Jenny Hill is a British news reporter and television journalist. Until the end of 2024 Hill worked for the BBC, as their Berlin correspondent, having previously worked as a reporter for BBC Breakfast and as a crime correspondent and regional reporter for the North of England region. She has also previously worked as a relief presenter on BBC Look North.

==Early life==
Hill was born and grew up on the island of Jersey, where she attended the fee-paying Jersey College for Girls. She first became interested in journalism while working for BBC Radio Jersey.

==Journalism career==
Following postgraduate studies at Cardiff University's School of Journalism, Hill joined Central Television in Birmingham as a reporter.

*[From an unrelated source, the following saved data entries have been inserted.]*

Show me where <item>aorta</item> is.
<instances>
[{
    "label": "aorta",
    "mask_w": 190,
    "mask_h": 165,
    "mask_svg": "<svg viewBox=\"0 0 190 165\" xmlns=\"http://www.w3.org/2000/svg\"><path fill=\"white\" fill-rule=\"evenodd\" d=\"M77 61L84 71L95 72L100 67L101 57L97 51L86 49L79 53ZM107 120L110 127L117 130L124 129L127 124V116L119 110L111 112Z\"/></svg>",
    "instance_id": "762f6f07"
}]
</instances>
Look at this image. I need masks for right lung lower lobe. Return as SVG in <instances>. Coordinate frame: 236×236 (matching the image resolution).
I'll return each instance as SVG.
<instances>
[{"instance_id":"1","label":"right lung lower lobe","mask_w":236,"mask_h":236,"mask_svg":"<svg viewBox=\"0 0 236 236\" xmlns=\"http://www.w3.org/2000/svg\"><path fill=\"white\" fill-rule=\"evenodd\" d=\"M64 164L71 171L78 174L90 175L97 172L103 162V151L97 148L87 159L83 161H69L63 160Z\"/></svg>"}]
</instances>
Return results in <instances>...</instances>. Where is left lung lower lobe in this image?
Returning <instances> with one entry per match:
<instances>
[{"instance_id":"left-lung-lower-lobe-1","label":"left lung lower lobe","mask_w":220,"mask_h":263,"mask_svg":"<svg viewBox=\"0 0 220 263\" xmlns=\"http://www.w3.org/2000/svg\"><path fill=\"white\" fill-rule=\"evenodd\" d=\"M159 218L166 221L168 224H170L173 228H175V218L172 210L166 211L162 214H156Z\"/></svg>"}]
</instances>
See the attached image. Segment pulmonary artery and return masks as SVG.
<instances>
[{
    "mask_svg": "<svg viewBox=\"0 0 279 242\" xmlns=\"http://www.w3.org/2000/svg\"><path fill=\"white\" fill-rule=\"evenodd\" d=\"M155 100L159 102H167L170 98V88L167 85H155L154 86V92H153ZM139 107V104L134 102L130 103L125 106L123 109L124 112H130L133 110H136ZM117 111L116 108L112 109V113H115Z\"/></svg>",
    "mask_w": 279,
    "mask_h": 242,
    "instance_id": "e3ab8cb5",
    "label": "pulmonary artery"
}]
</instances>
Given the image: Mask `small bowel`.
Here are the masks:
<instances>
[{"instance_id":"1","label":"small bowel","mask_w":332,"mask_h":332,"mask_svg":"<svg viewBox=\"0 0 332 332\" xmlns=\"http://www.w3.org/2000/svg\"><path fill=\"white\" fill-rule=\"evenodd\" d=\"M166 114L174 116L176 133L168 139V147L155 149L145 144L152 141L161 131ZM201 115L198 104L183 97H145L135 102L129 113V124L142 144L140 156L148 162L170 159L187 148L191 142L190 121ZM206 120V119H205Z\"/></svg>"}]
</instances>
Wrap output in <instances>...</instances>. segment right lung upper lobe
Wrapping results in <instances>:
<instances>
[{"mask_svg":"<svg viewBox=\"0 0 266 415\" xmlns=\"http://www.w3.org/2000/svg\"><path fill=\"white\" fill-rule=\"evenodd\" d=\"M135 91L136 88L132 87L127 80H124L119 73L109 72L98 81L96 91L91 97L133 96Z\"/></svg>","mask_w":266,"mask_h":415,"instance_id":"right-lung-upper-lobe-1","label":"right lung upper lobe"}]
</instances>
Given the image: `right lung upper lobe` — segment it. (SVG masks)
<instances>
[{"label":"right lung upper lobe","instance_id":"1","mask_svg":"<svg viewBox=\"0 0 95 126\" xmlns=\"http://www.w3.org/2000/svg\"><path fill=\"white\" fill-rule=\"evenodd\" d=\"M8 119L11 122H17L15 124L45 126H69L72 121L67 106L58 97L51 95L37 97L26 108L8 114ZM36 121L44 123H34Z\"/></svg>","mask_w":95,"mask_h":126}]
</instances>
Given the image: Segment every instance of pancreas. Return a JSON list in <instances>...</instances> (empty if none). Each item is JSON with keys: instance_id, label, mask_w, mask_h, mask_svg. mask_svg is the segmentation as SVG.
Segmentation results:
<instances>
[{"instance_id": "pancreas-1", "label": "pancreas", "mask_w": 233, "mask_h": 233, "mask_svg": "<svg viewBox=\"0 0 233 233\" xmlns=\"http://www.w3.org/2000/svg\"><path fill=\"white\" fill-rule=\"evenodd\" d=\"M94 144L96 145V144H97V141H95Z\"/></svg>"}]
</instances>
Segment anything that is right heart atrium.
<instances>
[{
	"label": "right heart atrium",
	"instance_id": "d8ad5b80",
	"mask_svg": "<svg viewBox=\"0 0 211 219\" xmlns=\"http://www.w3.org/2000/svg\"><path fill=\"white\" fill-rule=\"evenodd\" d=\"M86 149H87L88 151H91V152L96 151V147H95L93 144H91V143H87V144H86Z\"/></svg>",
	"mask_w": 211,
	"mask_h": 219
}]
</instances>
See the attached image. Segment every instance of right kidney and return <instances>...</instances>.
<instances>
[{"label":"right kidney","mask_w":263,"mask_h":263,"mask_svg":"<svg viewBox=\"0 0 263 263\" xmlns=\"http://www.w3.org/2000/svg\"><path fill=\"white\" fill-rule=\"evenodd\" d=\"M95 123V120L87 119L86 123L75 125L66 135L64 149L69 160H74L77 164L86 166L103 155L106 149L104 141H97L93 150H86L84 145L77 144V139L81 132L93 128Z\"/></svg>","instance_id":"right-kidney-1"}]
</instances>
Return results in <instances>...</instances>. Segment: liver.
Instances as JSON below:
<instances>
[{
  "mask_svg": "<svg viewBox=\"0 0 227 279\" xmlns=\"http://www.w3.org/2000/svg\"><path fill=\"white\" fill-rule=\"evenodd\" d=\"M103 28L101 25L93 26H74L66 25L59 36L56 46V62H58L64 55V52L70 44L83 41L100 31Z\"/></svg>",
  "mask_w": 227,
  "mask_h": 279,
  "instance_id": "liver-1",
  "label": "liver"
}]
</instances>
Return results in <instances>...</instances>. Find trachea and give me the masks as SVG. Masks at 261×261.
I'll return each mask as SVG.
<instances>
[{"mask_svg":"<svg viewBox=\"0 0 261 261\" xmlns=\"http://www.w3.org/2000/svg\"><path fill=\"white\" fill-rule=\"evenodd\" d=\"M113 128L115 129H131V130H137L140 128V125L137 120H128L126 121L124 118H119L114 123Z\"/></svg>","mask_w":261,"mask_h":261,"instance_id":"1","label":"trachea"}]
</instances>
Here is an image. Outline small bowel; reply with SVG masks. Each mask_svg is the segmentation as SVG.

When the BBC established its television news service for the Channel Islands she returned home to present the evening bulletins and to work as a reporter, presenter and producer in Jersey and Guernsey. This was followed by a move to Grimsby to work for BBC Look North for the Humber region, after which she moved to Hull, where she presented the region's breakfast bulletins.

After working in Hull she moved to the Yorkshire and North Midlands edition of the BBC's Look North, where she was a stand-in presenter and the programme's crime correspondent. In 2009 Hill became a regional reporter for the North of England on BBC Breakfast and the BBC News Channel.

Among the high-profile stories Hill worked on for Look North are the 2007 United Kingdom floods and the trial and conviction of the killer of Lesley Molseed. Nationally she has covered events including the severe winter weather of 2009–10 and 2010–11, and the murder of Joanna Yeates.

In 2011, she covered the Japanese tsunami 2011, Eurozone crisis and the 2011 London Riots.

In September 2014, she took up the position of Berlin correspondent for the BBC.. In December 2024, she announced that she was leaving the BBC.